Le vittorie militari avevano fatto acquistare a Pompeo una popolarità e un prestigio tali da preoccupare l’aristocrazia senatoria che fino a quel momento aveva riposto in lui le sue speranze e i cui interessi, almeno fino ad allora, egli aveva effettivamente sostenuto. Queste preoccupazioni tra l'altro non erano infondate: tornando a Roma, infatti, Pompeo, dopo aver celebrato il suo trionfo, iniziò ad ambire al consolato anche se non aveva ricoperto le cariche inferiori, come volevano le riforme sillane. Non intendendo percorrere pazientemente il cursus honorum, Pompeo decise di forzare il Senato è perciò strinse alleanza con Crasso, l’ex luogotenente di Silla che aveva combattuto con lui contro Spartaco e che grazie agli abusi compiti durante le proscrizioni (cioè con la confisca dei beni di chi era condannato a morte o all’esilio) era diventato l’uomo più ricco di Roma.

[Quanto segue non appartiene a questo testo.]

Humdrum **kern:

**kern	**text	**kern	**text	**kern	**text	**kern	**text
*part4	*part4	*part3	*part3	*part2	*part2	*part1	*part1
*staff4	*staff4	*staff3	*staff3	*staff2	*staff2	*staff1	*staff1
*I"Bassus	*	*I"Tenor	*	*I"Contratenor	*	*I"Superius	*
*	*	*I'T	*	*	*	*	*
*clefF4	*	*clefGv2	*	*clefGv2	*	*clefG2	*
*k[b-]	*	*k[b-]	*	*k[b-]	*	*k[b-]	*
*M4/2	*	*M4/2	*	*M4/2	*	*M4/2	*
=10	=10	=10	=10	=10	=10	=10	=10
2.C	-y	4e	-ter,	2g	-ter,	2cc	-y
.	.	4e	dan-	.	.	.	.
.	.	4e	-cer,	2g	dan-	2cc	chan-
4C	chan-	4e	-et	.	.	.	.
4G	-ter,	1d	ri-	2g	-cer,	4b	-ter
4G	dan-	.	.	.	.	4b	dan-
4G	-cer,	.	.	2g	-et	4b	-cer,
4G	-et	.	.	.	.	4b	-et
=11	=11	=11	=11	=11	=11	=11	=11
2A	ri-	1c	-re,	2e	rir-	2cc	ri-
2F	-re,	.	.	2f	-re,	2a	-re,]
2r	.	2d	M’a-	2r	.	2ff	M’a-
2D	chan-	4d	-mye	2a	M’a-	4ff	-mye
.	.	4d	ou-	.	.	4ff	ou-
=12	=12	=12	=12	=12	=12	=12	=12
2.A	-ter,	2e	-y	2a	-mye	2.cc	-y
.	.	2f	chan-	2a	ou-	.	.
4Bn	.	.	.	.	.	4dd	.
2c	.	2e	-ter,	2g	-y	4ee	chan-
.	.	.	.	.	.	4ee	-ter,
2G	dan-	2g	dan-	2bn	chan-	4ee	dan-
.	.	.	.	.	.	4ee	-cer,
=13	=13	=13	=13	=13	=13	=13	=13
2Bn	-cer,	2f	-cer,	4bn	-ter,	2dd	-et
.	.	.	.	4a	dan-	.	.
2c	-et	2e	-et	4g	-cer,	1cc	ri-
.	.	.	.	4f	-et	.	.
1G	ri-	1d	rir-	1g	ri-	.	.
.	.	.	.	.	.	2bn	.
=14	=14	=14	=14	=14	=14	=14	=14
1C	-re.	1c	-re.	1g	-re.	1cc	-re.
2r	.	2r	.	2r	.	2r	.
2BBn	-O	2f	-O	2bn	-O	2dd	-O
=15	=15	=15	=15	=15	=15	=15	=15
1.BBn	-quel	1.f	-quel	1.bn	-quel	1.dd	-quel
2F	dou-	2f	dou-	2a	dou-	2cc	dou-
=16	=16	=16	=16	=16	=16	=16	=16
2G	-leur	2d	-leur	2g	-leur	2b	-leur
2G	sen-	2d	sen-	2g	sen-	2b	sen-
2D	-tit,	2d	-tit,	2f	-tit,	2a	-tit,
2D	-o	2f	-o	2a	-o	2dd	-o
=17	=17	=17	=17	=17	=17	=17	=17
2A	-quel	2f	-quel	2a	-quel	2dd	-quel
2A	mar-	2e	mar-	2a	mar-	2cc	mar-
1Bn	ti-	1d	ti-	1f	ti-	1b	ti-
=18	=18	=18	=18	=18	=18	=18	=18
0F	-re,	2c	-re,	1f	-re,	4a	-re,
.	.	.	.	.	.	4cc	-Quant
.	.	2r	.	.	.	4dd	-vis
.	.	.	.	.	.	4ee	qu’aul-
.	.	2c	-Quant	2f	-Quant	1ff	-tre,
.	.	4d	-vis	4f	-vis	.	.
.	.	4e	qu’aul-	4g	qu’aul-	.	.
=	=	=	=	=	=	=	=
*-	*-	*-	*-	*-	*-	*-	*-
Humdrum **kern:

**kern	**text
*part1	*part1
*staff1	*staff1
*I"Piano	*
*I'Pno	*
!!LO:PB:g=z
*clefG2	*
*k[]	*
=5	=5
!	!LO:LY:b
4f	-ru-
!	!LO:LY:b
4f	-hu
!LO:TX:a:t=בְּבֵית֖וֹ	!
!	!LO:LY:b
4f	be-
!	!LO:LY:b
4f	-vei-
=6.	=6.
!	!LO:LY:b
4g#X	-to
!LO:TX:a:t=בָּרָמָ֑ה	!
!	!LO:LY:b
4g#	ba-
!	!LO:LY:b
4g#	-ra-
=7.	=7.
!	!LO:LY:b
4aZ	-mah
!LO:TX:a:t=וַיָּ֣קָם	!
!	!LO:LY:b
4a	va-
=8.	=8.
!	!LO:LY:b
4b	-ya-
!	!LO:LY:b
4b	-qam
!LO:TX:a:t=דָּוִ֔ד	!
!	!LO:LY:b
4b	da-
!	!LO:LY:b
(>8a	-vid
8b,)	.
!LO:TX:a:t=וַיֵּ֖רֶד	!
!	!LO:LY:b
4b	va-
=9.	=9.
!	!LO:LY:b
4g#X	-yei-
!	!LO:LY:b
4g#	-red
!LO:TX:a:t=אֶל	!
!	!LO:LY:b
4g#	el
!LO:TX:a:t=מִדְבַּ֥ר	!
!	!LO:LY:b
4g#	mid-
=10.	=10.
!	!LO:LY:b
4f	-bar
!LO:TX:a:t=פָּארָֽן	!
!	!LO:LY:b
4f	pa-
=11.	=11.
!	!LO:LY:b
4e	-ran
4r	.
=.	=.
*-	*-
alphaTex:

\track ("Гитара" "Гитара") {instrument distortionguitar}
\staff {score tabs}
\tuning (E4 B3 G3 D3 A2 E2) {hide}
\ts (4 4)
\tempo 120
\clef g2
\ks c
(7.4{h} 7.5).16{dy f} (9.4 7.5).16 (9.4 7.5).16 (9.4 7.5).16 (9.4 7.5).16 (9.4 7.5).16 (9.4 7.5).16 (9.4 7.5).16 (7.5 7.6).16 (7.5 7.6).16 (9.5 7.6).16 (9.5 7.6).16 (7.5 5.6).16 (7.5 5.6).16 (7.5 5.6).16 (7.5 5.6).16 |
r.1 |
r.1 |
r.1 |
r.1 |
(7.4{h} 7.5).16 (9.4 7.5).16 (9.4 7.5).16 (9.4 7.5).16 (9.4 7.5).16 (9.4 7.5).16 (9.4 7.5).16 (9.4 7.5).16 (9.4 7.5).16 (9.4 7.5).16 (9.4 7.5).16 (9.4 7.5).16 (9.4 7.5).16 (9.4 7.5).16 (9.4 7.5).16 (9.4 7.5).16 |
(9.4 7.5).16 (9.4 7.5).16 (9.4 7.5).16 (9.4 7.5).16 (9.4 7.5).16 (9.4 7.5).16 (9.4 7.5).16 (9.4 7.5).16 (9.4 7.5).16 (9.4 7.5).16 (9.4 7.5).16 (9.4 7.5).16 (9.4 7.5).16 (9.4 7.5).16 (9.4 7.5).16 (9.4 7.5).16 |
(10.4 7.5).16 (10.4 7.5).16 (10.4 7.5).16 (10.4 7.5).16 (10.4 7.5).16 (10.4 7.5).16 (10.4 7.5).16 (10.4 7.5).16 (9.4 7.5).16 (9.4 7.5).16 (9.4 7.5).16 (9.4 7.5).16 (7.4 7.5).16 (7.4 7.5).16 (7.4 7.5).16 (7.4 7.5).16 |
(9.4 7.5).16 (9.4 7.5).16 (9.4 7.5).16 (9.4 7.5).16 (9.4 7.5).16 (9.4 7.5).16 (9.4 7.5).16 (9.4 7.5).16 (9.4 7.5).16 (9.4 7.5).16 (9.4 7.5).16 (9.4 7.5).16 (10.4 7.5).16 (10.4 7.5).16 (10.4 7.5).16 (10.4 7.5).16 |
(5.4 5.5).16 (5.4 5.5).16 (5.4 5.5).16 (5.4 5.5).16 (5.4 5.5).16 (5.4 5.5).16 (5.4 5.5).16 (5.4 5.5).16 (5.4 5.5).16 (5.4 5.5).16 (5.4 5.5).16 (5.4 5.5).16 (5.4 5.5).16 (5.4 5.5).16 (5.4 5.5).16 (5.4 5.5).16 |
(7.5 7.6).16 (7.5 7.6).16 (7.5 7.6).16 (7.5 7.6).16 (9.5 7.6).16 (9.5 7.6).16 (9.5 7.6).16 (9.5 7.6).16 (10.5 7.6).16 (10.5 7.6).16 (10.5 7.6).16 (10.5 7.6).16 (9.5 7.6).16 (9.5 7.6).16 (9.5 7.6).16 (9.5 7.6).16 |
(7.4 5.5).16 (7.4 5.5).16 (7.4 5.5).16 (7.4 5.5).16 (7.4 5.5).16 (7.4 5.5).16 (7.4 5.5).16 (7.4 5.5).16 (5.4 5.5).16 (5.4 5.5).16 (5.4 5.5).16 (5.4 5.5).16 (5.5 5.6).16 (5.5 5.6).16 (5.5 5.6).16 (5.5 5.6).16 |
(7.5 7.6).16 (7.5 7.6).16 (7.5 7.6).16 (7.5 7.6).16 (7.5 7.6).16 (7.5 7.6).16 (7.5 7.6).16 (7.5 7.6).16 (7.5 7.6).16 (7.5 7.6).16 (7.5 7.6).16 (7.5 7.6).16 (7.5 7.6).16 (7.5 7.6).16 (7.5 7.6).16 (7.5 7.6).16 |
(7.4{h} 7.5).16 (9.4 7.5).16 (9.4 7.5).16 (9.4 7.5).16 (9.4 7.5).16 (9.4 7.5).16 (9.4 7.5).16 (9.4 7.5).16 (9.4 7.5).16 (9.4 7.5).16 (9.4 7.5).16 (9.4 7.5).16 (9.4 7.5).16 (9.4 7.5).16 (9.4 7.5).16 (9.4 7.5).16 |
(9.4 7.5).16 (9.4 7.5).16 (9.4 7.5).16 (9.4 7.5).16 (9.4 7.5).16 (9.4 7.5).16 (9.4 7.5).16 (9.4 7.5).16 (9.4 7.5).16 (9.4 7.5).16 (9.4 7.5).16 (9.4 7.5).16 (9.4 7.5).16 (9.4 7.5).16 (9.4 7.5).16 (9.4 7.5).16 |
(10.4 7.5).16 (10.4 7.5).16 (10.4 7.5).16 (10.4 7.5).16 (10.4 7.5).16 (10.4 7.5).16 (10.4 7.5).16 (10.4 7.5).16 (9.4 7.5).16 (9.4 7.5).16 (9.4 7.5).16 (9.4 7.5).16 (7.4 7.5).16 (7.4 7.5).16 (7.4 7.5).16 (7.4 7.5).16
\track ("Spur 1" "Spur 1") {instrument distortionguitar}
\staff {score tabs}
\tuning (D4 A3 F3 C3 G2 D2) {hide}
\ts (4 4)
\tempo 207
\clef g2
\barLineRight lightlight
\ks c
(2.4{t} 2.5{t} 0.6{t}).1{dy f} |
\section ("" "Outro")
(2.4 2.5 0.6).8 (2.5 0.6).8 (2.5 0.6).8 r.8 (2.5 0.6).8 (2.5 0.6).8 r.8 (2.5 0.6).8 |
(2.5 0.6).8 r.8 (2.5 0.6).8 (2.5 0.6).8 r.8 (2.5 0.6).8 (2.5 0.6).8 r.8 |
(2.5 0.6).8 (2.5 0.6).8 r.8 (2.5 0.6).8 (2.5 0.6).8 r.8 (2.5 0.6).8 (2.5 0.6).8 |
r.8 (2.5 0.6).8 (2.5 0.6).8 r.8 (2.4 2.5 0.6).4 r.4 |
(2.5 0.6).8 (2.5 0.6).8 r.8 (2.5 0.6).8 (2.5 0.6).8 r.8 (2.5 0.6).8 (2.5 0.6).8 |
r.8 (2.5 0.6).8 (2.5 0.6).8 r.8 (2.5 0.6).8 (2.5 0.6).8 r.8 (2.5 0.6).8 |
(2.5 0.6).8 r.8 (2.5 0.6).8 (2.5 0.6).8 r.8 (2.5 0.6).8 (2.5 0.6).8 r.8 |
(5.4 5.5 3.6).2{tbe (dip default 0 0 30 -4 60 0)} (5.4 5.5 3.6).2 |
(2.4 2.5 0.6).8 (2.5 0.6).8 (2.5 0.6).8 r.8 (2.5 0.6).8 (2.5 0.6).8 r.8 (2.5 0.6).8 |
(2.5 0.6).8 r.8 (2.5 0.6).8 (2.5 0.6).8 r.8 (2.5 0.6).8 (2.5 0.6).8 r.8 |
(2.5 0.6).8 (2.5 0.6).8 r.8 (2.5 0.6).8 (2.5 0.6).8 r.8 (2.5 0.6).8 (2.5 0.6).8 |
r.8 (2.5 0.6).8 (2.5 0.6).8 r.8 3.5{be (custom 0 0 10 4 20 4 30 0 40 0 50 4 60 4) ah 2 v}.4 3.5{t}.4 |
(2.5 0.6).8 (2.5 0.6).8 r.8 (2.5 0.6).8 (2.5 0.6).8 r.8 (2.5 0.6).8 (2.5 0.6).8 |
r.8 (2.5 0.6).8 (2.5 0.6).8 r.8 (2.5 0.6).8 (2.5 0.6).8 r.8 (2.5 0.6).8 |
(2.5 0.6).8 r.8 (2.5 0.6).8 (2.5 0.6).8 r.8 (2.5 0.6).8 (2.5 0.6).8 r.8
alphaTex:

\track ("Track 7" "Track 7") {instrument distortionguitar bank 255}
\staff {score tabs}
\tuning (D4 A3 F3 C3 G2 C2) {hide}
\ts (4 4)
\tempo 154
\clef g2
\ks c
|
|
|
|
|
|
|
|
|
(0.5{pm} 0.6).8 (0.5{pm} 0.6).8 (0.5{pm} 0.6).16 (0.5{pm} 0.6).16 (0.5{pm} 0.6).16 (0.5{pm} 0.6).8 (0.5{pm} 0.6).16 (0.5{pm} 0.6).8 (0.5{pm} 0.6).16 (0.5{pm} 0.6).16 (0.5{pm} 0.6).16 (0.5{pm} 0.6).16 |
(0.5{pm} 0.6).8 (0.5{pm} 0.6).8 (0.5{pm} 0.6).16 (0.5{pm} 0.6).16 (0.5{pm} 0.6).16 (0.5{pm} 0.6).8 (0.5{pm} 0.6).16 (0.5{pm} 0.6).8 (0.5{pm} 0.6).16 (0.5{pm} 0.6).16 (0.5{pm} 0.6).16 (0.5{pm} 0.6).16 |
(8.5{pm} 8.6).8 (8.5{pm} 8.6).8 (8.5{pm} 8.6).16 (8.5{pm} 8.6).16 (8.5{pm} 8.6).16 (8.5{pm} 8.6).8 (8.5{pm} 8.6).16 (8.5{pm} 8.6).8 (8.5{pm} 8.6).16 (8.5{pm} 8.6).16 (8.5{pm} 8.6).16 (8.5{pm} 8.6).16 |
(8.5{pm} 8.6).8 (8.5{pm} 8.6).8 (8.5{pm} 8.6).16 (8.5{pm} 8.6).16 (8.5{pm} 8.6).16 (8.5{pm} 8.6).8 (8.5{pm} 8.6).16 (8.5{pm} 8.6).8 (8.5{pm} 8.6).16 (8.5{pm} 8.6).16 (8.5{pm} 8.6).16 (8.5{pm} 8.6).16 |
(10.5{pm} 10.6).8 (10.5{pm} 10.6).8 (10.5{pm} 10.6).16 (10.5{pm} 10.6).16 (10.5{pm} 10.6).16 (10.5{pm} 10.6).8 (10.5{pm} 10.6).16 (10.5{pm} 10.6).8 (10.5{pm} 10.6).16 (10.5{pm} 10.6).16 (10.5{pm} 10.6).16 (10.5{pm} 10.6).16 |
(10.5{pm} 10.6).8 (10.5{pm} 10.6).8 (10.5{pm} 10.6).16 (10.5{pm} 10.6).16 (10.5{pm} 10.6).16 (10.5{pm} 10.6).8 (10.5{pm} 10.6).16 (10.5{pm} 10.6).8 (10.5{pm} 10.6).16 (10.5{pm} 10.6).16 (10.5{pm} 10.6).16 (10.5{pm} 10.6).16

Inoltre per perseguire il suo obiettivo senza provocare altre guerre civili e ottenere il sostegno dei populares, Pompeo promise, se fosse stato eletto console, che avrebbe modificato in senso democratico la Costituzione sillana. A questo punto, con Pompeo e Crasso accampati con le loro legioni alle porte di Roma e con i populares che li sostenevano, il Senato fu costretto a cedere: contro le regole costituzionali, nel 70 a.C, Pompeo e Crasso divennero consoli. Fedele alle promesse fatte, nel corso dell’anno di carica Pompeo fece votare una serie di leggi che smantellarono la Costituzione sillana.
In primo luogo egli modificò i tribunali che giudicavano i reati di concussione (cioè l’appropriazione indebita di denaro da parte di chi ricopre una carica), reinserendo i cavalieri; gli stessi cavalieri, inoltre, riebbero l’appalto delle province asiatiche tolto loro da Silla. In secondo luogo egli abolì la regola che vietava a chi era stato tribuno della plebe di accedere alle altre cariche pubbliche. In terzo luogo restituì ai tribuni della plebe i diritti di veto e di intercessio di cui erano stati privati. Infine Pompeo nominò nuovi censori che espulsero dal Senato per indegnità ben ottantaquattro senatori nominati da Silla.